9 arômes mis en cause
Neuf arômes de synthèse sont particulièrement visés par l’étude : menthol (menthe), acétylpyridine (arôme brûlé), vanilline (vanille), cinnamaldéhyde (cannelle), eugénol (clou de girofle), diacétyle (beurre), diméthylpyrazine (fraise), l'acétate d'isoamyle (banane) et l'eucalyptol (refroidissement épicé). Largement utilisés dans les cigarettes électroniques, mais aussi les narguilés, les petits cigares et les cigarillos ont été testés par les scientifiques pour leurs effets à court terme sur les cellules endothéliales, les cellules qui tapissent les vaisseaux sanguins et l’intérieur du cœur, et régulent leur fonction.
Testés auprès d’un groupe de 21 volontaires, parmi lesquels des fumeurs de sansenthol et de menthol, certains arômes (menthol, clou de girofle, vanilline et cannelle) ont ainsi entraîné des niveaux plus élevés d’un marqueur inflammatoire appelé interleukine-6 (IL-6) et des niveaux plus faibles d’oxyde nitrique, une molécule qui inhibe l'inflammation et la coagulation, et qui régule la capacité des vaisseaux à s'élargir en réponse à une plus grande circulation sanguine. Cela suggère, d’après les chercheurs, que les cellules endothéliales sont particulièrement sensibles à ces arômes.
Des "prédicateurs précoces des maladies cardiaques"
Les auteurs de l’étude sont formels : les résultats mis en lumière "suggèrent que ces additifs aromatiques peuvent avoir de graves conséquences sur la santé", explique Jessica L. Fetterman, professeure adjointe de médecine à la Boston University School of Medicine de l'Université du Massachusetts. "L'augmentation de l'inflammation et la perte d'oxyde nitrique sont parmi les premiers changements qui mènent aux maladies cardiovasculaires et à des événements comme les crises cardiaques et les accidents vasculaires cérébraux (AVC), de sorte qu'ils sont considérés comme des prédicteurs précoces des maladies cardiaques".

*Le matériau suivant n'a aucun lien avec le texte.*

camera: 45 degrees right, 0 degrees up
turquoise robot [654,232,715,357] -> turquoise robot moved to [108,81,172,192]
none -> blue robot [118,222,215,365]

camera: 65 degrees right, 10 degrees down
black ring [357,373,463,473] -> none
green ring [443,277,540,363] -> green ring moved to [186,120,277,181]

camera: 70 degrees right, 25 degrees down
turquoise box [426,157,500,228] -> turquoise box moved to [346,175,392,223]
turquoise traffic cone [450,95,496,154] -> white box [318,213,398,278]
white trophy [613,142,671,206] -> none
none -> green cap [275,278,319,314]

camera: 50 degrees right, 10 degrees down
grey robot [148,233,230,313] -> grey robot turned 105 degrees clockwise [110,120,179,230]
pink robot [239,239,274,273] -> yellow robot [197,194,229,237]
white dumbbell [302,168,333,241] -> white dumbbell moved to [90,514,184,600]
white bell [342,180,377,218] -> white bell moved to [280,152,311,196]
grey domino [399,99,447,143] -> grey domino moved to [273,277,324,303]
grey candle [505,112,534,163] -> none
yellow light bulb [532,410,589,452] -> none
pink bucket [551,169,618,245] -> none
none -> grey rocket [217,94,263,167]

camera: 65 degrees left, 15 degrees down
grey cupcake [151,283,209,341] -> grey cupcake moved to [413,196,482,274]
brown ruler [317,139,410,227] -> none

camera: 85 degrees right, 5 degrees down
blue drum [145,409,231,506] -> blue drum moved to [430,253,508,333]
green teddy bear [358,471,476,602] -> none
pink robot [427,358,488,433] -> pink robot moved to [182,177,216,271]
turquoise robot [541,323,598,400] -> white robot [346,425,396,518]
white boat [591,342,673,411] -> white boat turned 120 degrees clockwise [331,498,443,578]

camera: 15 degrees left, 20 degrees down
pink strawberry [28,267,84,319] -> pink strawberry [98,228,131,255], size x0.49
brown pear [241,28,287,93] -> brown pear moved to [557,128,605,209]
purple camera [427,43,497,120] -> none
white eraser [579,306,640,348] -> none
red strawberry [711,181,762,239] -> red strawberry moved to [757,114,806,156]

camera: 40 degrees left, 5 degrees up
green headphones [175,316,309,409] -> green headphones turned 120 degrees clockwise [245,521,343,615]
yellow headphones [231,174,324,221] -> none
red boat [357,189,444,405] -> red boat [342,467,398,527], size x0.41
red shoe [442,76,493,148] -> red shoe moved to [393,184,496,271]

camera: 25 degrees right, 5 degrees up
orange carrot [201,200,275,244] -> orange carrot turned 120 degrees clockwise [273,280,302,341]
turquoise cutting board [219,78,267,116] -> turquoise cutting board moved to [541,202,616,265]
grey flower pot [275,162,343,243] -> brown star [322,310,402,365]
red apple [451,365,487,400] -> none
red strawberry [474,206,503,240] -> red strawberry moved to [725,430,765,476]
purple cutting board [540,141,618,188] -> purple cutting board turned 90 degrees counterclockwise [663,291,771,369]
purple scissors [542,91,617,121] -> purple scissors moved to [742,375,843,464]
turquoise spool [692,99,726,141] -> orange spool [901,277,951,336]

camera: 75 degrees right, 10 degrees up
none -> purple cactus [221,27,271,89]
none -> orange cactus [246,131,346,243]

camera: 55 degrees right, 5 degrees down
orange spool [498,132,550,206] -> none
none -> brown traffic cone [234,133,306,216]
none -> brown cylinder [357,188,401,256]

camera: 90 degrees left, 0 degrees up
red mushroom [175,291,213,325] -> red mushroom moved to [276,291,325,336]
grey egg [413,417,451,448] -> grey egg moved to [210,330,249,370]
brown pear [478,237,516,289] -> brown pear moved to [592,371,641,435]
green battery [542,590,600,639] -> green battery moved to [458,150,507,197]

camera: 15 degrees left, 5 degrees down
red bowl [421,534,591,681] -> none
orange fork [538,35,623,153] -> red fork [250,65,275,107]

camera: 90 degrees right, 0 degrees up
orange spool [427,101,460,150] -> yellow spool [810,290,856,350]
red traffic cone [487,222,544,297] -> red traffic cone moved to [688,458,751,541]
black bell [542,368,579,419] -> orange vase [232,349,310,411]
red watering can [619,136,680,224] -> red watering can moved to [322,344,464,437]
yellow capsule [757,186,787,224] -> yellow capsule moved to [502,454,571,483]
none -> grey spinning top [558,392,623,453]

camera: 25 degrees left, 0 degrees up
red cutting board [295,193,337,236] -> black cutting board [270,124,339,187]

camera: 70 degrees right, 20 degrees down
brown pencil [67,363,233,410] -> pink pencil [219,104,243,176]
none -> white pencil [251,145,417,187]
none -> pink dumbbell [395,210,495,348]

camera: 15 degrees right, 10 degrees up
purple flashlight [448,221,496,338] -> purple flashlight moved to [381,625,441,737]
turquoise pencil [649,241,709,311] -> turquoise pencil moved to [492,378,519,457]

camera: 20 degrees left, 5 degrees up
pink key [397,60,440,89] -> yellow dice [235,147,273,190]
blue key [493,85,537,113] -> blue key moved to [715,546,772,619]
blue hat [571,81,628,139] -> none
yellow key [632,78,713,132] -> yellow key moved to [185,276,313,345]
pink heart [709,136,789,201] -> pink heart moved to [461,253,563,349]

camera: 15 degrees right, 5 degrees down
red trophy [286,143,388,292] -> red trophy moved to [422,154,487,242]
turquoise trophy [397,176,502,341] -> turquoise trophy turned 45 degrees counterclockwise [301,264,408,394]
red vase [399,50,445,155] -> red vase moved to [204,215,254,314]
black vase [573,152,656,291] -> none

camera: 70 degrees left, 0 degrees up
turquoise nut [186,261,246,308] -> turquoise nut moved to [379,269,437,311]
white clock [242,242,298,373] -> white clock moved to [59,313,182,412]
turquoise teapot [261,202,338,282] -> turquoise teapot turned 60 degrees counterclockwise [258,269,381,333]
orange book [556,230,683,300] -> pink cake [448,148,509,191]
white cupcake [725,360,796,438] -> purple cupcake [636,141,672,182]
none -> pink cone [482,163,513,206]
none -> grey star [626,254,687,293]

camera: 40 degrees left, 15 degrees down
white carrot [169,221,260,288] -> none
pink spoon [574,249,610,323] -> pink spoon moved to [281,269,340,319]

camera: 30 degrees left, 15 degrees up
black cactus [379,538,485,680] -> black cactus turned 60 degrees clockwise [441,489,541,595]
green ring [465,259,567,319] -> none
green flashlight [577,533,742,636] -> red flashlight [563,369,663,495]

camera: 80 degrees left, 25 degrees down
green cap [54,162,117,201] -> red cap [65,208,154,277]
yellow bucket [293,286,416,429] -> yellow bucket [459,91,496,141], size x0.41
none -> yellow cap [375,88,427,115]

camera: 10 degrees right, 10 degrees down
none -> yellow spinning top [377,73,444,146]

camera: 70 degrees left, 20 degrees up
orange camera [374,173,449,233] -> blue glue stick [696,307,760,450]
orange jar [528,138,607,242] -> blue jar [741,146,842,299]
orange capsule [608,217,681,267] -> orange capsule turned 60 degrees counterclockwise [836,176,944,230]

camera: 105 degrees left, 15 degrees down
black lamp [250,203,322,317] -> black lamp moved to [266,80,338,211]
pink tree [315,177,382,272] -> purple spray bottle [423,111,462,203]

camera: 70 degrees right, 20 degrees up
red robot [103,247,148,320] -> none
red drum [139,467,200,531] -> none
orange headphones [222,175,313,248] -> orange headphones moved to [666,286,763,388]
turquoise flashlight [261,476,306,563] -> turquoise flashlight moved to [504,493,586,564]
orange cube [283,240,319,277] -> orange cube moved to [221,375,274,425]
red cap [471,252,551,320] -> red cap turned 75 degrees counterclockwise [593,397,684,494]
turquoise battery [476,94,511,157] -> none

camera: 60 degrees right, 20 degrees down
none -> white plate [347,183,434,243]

Les résultats sont d’autant plus inquiétants que, lorsqu’ils ont été testés à des niveaux de concentration plus ou moins élevés, les neuf produits chimiques ont causé la mort cellulaire, en particulier la cannelle, le clou de girofle, la fraise, la banane et la saveur rafraîchissante épicée.
Trois arômes ont été testés lorsqu'ils sont chauffés, pour imiter ce qui se passe dans les e-cigarettes. La production d'oxyde nitrique a été altérée avec la vanilline et l'eugénol, mais pas avec le menthol. "Nos travaux et nos recherches antérieures ont fourni des preuves que les arômes induisent une toxicité dans les systèmes pulmonaire et cardiovasculaire. Les arômes sont également un moteur de l'usage du tabac chez les jeunes et de l'usage durable du tabac chez les fumeurs", poursuit le Dr Fetterman.
Les effets à long terme des arômes sur la santé encore méconnus
Particulièrement éclairante, cette nouvelle étude a pour avantage d’avoir testé les seuls arômes de la cigarette électronique à des niveaux susceptibles d’être atteins dans le corps. Mais, comme le reconnaissent les chercheurs eux-mêmes, leurs travaux vont demander d’être davantage approfondis, et comportent des limitent. D’abord parce que lors de leurs essais, tous les arômes n’ont pu être chauffés pour simuler l’effet de la e-cigarette. Les scientifiques reconnaissent aussi ne pas avoir inclus les autres produits chimiques présents dans le dispositif et n’ont pour le moment mesuré les effets nocifs des arômes sur la santé qu’à court terme.
Enfin, explique le Dr Fetterman, les effets des arômes sur les cellules endothéliales n’ont été constatés qu’à l’extérieur du corps, puisque les cellules avaient été prélevées et mises en culture. "Nous ne savons toujours pas quelles sont les concentrations d'arômes à l'intérieur du corps", reconnaît-elle.